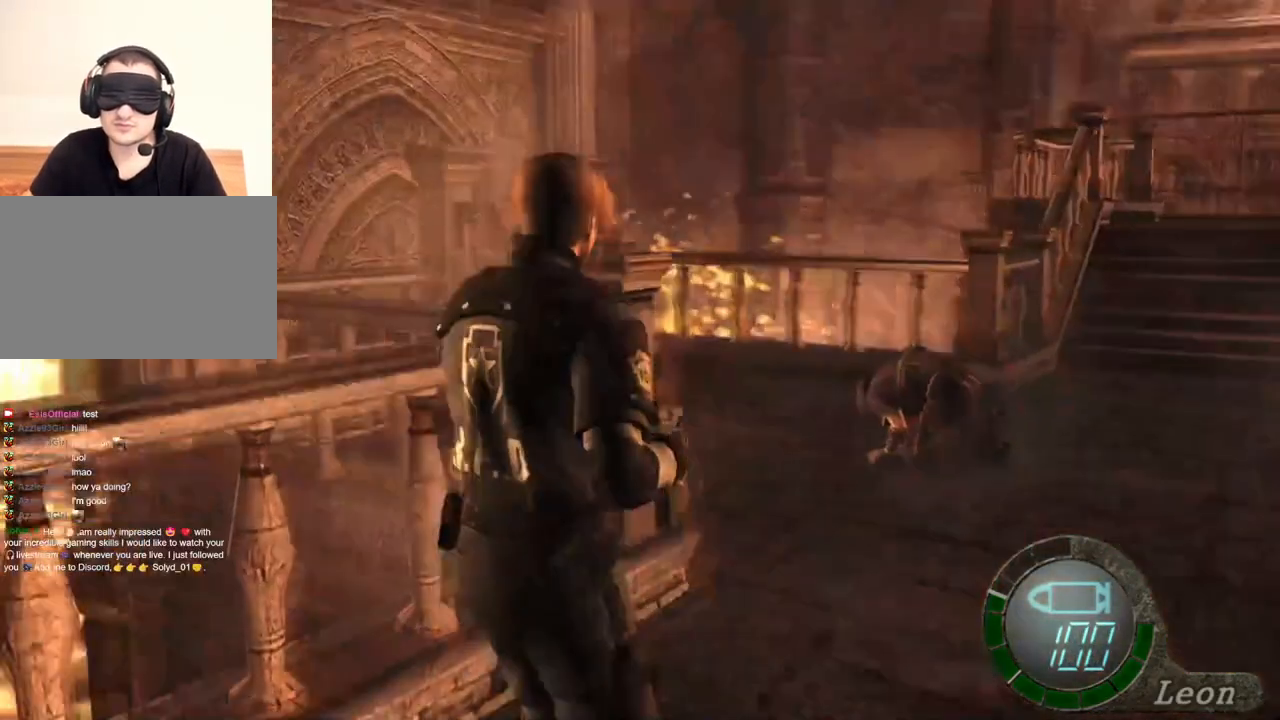
{"keys": ["shift", "w"], "mouse": [], "events": []}
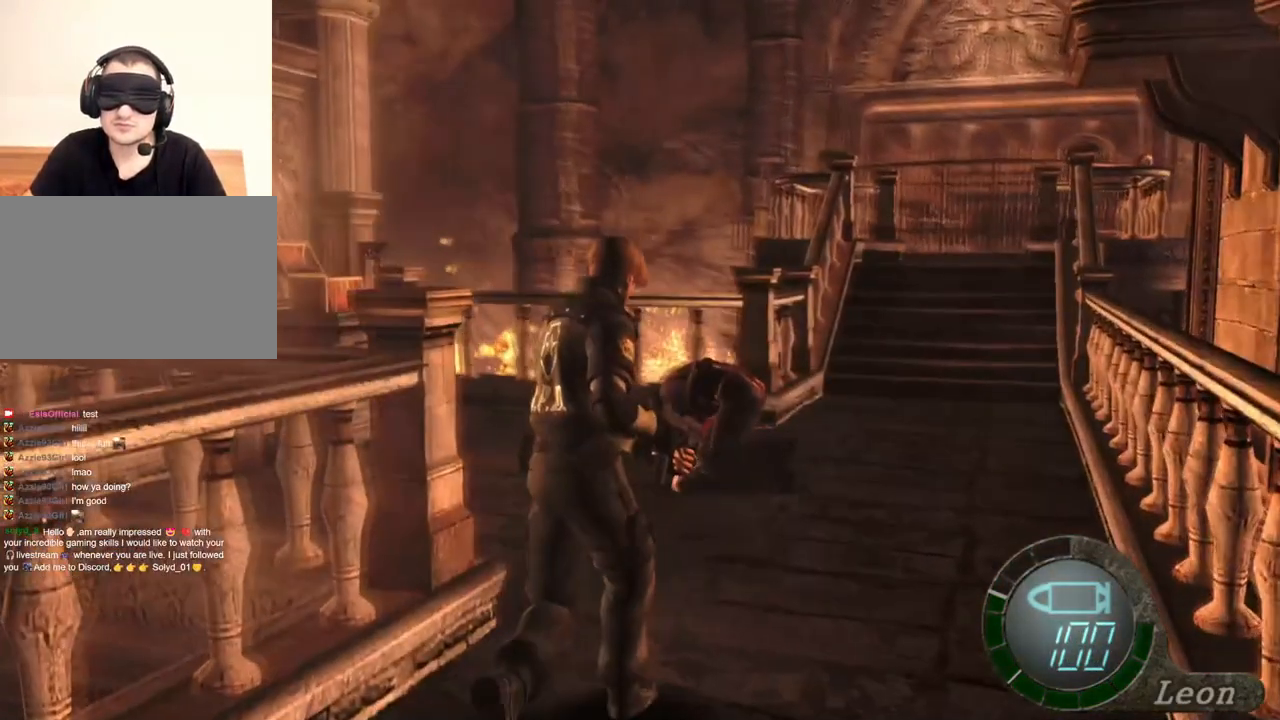
{"keys": [], "mouse": [], "events": [[167, "shift", "up"], [267, "tab", "down"], [267, "w", "up"], [367, "tab", "up"]]}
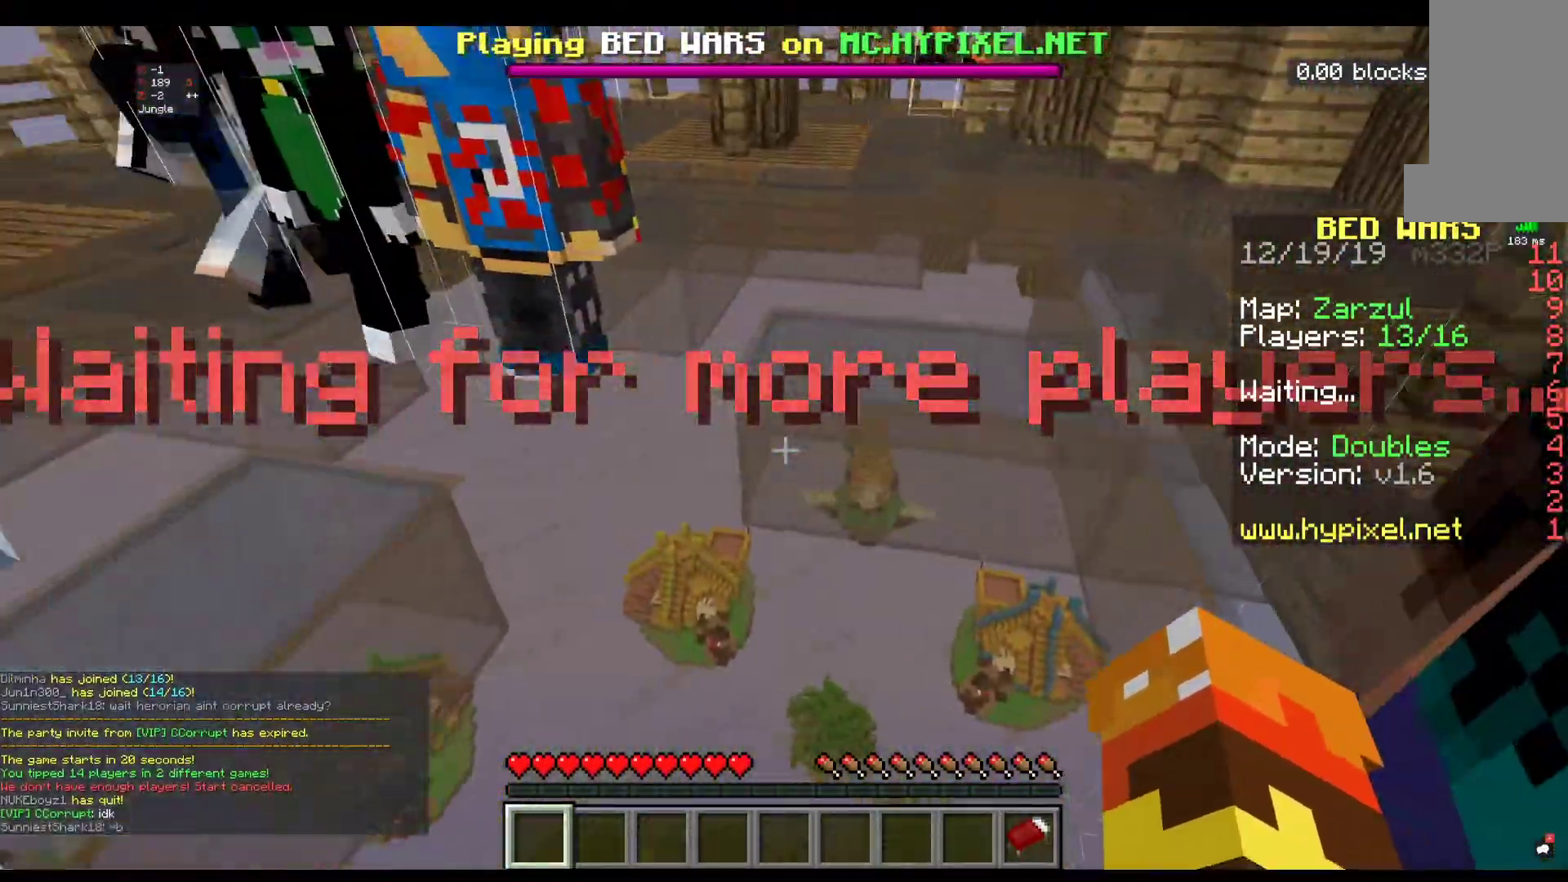
Gameplay with keyboard and mouse; each line is a JSON object with the keys and mouse buttons held at the frame after it. "events" lists presses ("down") and releases ("up") of "a", "d", "s", "space", "w", "mouse_left" and "mouse_right" between this image and that frame as [ms after this image, input, new state], when the widget could be followed in between. "mouse_left", "mouse_right" = the "left", "right" buttons of the "mouse" list. No other keys are recorded. Fast repeated clicks can show as one long hold. Mouse movement is not recorded.
{"keys": ["w"], "mouse": [], "events": [[484, "w", "down"]]}
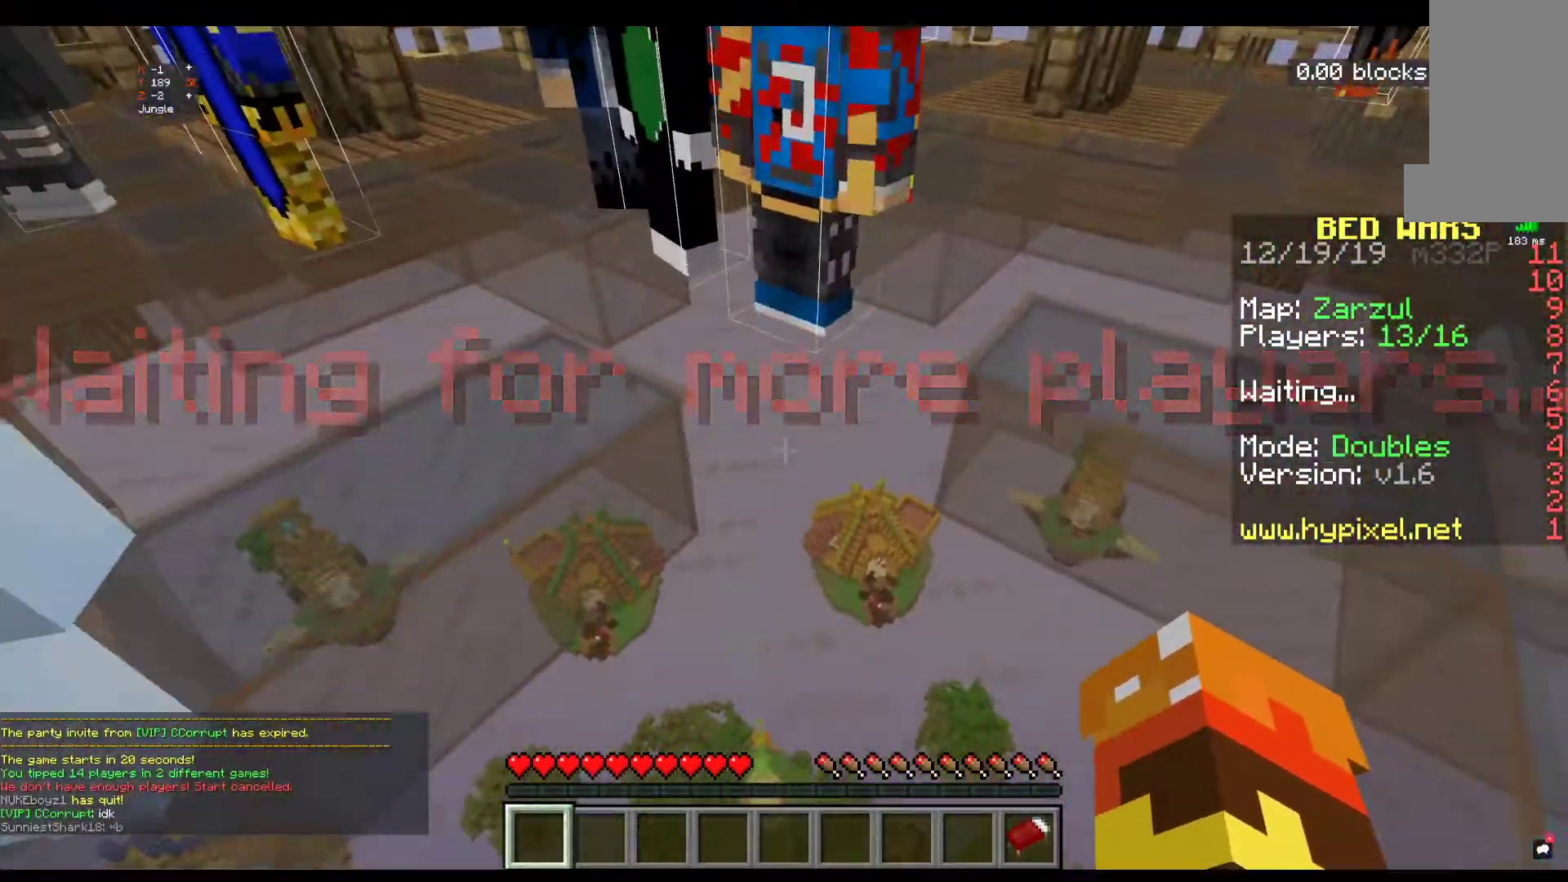
{"keys": ["space", "w"], "mouse": [], "events": [[134, "w", "up"], [217, "w", "down"], [484, "space", "down"]]}
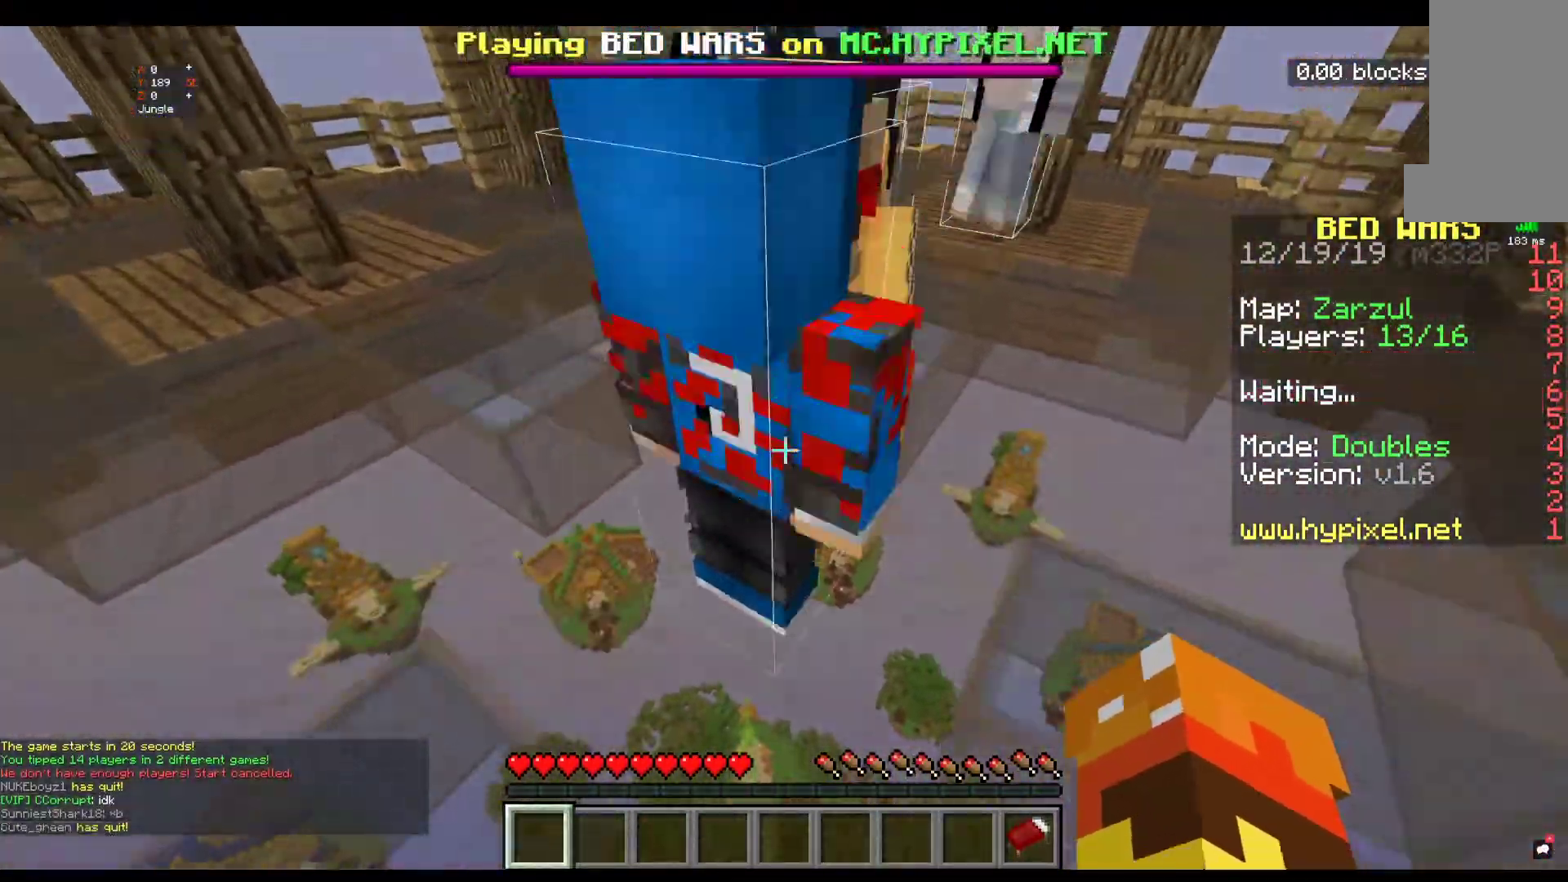
{"keys": ["w"], "mouse": [], "events": [[334, "space", "up"]]}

§ What to do:
Give back the material above exactly, with each picture removed.

§ Completed exercise:
{"keys": ["shift", "w"], "mouse": [], "events": []}
{"keys": [], "mouse": [], "events": [[167, "shift", "up"], [267, "tab", "down"], [267, "w", "up"], [367, "tab", "up"]]}
Gameplay with keyboard and mouse; each line is a JSON object with the keys and mouse buttons held at the frame after it. "events" lists presses ("down") and releases ("up") of "a", "d", "s", "space", "w", "mouse_left" and "mouse_right" between this image and that frame as [ms after this image, input, new state], when the widget could be followed in between. "mouse_left", "mouse_right" = the "left", "right" buttons of the "mouse" list. No other keys are recorded. Fast repeated clicks can show as one long hold. Mouse movement is not recorded.
{"keys": ["w"], "mouse": [], "events": [[484, "w", "down"]]}
{"keys": ["space", "w"], "mouse": [], "events": [[134, "w", "up"], [217, "w", "down"], [484, "space", "down"]]}
{"keys": ["w"], "mouse": [], "events": [[334, "space", "up"]]}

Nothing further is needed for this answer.